Consider the following work-related scenarios.
You've just received a less-than-flattering performance review, and your face is still flushed with embarrassment: Your career has taken a detour.
You were sure you had the promotion in the bag, but your boss overlooked you completely and gave it to someone else: Your career has reached a standstill. You've been retrenched: Your career has crashed.
Now what? Well, whether or not you can overcome career setbacks really depends on you.
We all want to love what we do but sometimes unforeseen circumstances like those above can derail our career. How quickly you get back on track depends largely on how you handle the aftermath of the situation.

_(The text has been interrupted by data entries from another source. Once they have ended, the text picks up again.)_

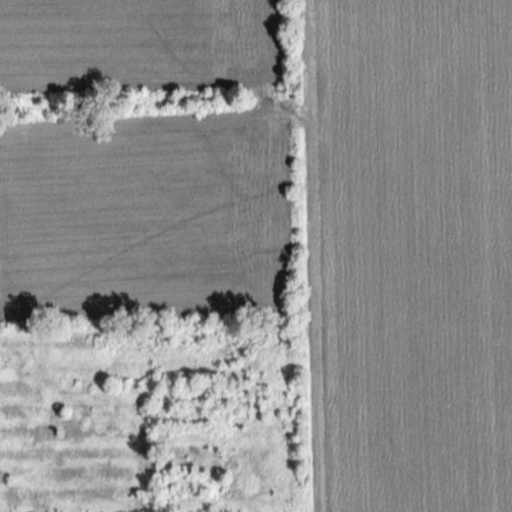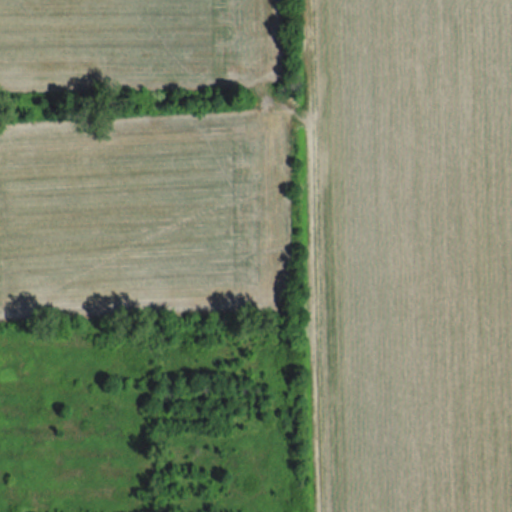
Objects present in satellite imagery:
crop: (142, 160)
crop: (411, 252)
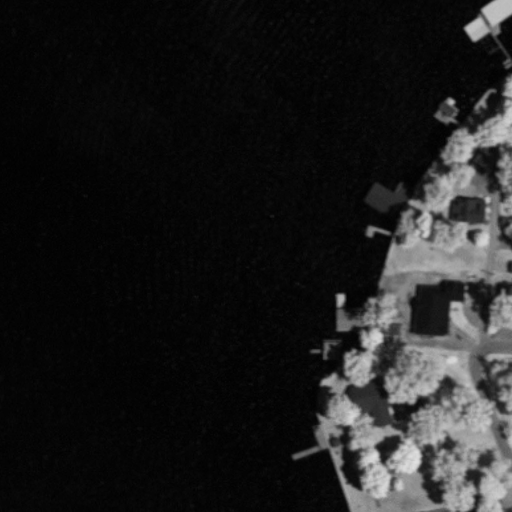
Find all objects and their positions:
building: (506, 196)
building: (386, 197)
building: (465, 209)
river: (18, 258)
road: (486, 266)
building: (509, 266)
building: (433, 306)
road: (481, 390)
building: (368, 400)
building: (510, 511)
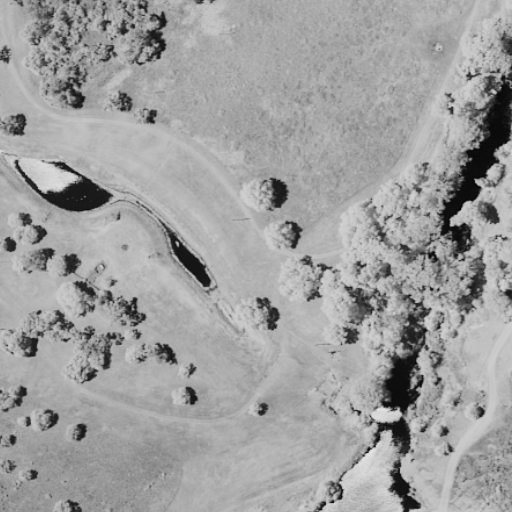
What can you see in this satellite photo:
river: (439, 301)
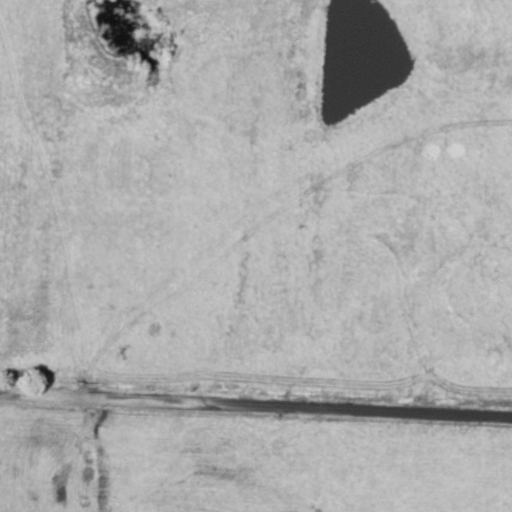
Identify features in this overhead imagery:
road: (256, 393)
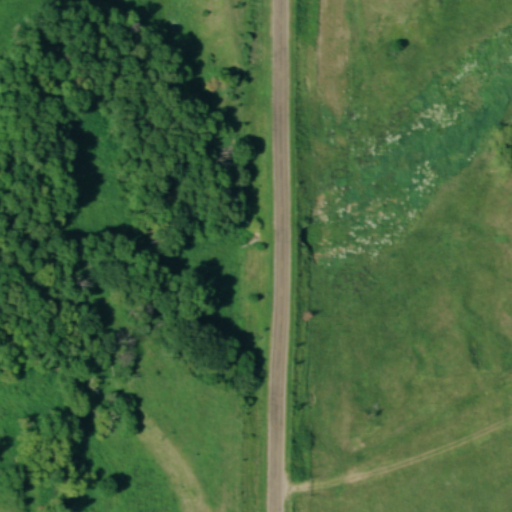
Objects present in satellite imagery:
road: (274, 255)
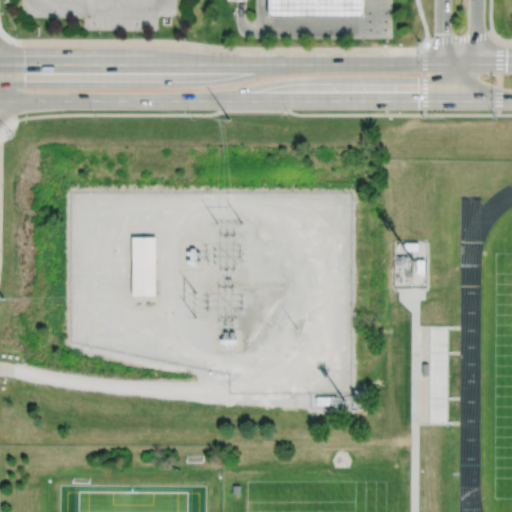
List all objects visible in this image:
street lamp: (458, 0)
road: (45, 3)
road: (56, 3)
road: (64, 3)
road: (73, 3)
road: (52, 7)
road: (126, 7)
road: (271, 7)
road: (288, 7)
road: (307, 7)
gas station: (316, 7)
building: (316, 7)
building: (316, 7)
road: (326, 7)
road: (345, 7)
street lamp: (0, 10)
parking lot: (124, 12)
street lamp: (58, 17)
parking lot: (384, 17)
road: (490, 17)
road: (422, 19)
road: (242, 22)
road: (271, 23)
road: (288, 23)
road: (307, 23)
road: (326, 23)
road: (346, 23)
street lamp: (98, 29)
street lamp: (140, 30)
road: (332, 31)
road: (3, 33)
street lamp: (142, 35)
street lamp: (51, 36)
road: (459, 36)
road: (3, 37)
street lamp: (419, 39)
road: (500, 41)
street lamp: (233, 44)
street lamp: (370, 44)
road: (217, 48)
road: (441, 51)
road: (473, 53)
road: (255, 65)
traffic signals: (441, 65)
traffic signals: (472, 65)
road: (499, 77)
road: (7, 80)
road: (256, 101)
traffic signals: (453, 102)
road: (252, 111)
road: (505, 114)
road: (3, 123)
road: (2, 131)
street lamp: (2, 185)
road: (509, 210)
road: (471, 233)
building: (143, 265)
building: (143, 265)
street lamp: (0, 272)
road: (415, 308)
building: (423, 370)
park: (502, 376)
road: (256, 379)
road: (84, 382)
road: (199, 388)
road: (238, 400)
road: (415, 420)
building: (235, 488)
park: (341, 493)
road: (470, 500)
park: (129, 503)
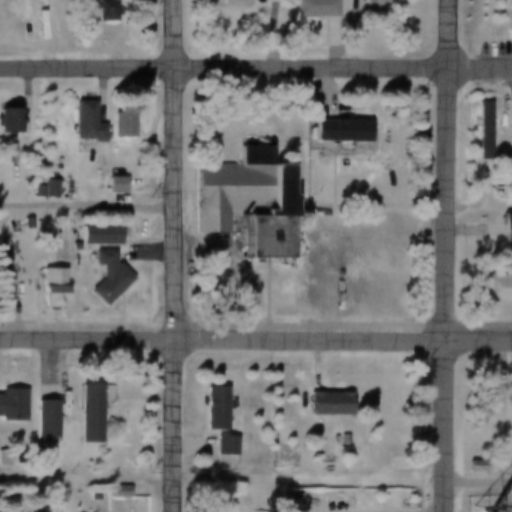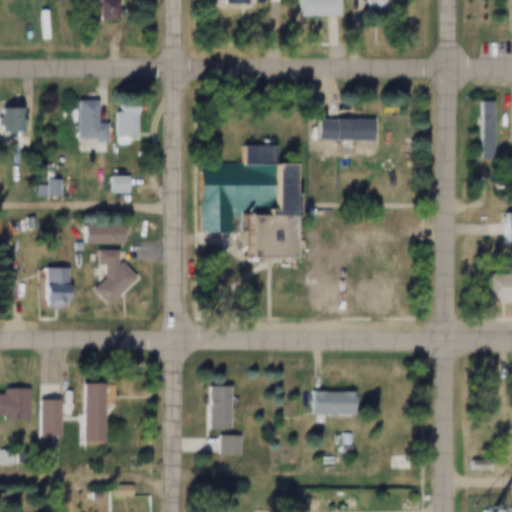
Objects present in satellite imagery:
building: (237, 0)
building: (223, 2)
building: (375, 2)
building: (364, 6)
building: (314, 7)
building: (306, 8)
building: (508, 16)
building: (506, 19)
road: (282, 31)
road: (256, 62)
building: (8, 119)
building: (116, 119)
building: (89, 120)
building: (6, 122)
building: (79, 122)
building: (489, 126)
building: (338, 129)
building: (331, 132)
building: (474, 132)
building: (110, 184)
building: (118, 184)
building: (40, 189)
building: (245, 199)
building: (245, 200)
chimney: (242, 215)
building: (504, 229)
building: (500, 232)
building: (92, 235)
road: (174, 255)
road: (451, 256)
building: (112, 276)
building: (101, 277)
building: (501, 283)
building: (1, 284)
building: (44, 287)
building: (53, 287)
building: (491, 289)
road: (256, 332)
road: (45, 364)
building: (511, 394)
building: (12, 402)
building: (328, 403)
building: (320, 404)
building: (7, 407)
building: (208, 408)
building: (215, 408)
building: (46, 409)
building: (89, 412)
building: (82, 414)
building: (35, 420)
building: (338, 439)
building: (219, 445)
building: (226, 445)
building: (0, 459)
road: (480, 480)
building: (107, 491)
road: (400, 509)
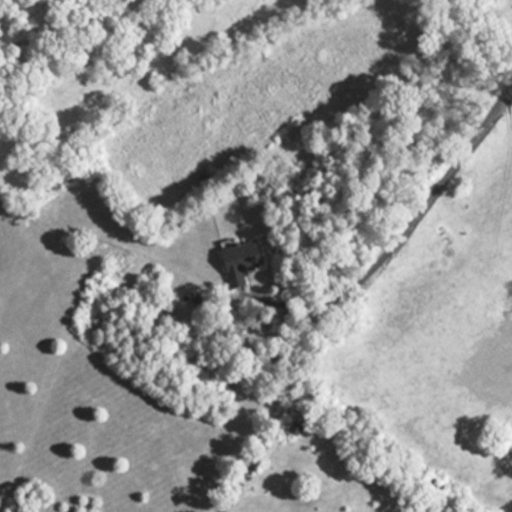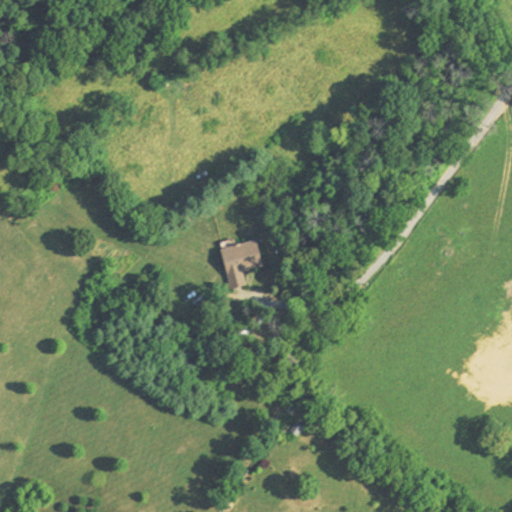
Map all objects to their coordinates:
road: (382, 253)
building: (236, 265)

Let's take a look at how you can recover from a career setback and go on to enjoy a rewarding career:
Give yourself a grace period
Allow yourself a sufficient amount of time to deal with any anger or resentment when suffering from professional disappointment. Wait until those feelings have subsided before deciding how to move on. Being able to look at the situation objectively can help you make more rational decisions about your future. Recalling those times when your job has been richly rewarded is also helpful to make balanced decisions.
Own up to your mistakes
Looking for a scapegoat to blame instead of focusing on your own failings will hurt you most in the long run. Be honest with yourself about what you could have done differently to achieve a more positive outcome. For example, were there issues you failed to address? Exactly when did things go wrong? A tough experience can be turned into a positive one if you are able to learn from your mistakes rather than repeating them.
Take back the reins
You have no control over what's already happened, but you're in the driver's seat in terms of what happens next. Ask yourself what you need to do to be successful the next time around. For example, a possible reason why you were passed over for a promotion was because you lacked the necessary qualifications. Consider taking classes or working with a mentor to improve your skill sets. This can make you a more viable candidate when another opportunity presents itself.
Successful professionals love what they do, however, most will probably have a tale or two to tell about the challenges or career setbacks they suffered at some stage. Their stories certainly don't end there, and yours shouldn't have to either. In the end, perhaps a sparkling career after overcoming all these obstacles is more rewarding than a smooth ride to the top.
Make your days count when you love what you do.